_What you will do_
Filter the data below, keeping only the lines that contain the word "Préménopause".

The records Block Start

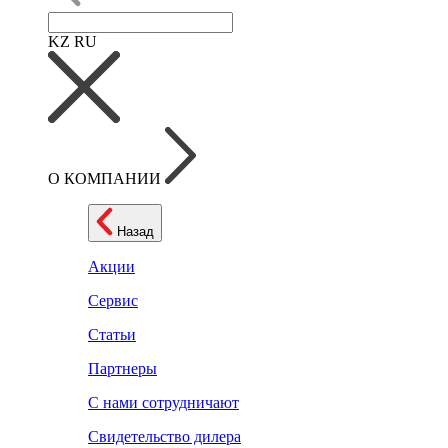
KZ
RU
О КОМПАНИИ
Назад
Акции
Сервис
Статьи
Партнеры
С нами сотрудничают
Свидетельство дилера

The records Block End
The records Block Start

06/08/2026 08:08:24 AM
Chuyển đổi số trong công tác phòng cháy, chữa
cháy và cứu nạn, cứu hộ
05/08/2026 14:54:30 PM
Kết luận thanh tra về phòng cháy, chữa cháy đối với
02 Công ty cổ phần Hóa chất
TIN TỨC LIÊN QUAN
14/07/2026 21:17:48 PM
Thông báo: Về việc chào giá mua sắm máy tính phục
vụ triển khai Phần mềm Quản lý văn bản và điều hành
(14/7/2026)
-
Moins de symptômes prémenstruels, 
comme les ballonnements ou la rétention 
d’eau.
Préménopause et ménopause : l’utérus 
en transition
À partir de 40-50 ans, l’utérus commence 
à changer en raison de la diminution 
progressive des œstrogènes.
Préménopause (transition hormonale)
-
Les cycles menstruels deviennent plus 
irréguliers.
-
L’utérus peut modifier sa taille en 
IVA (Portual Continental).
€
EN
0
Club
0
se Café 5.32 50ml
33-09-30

The records Block End

_Exercise result_
Préménopause et ménopause : l’utérus 
Préménopause (transition hormonale)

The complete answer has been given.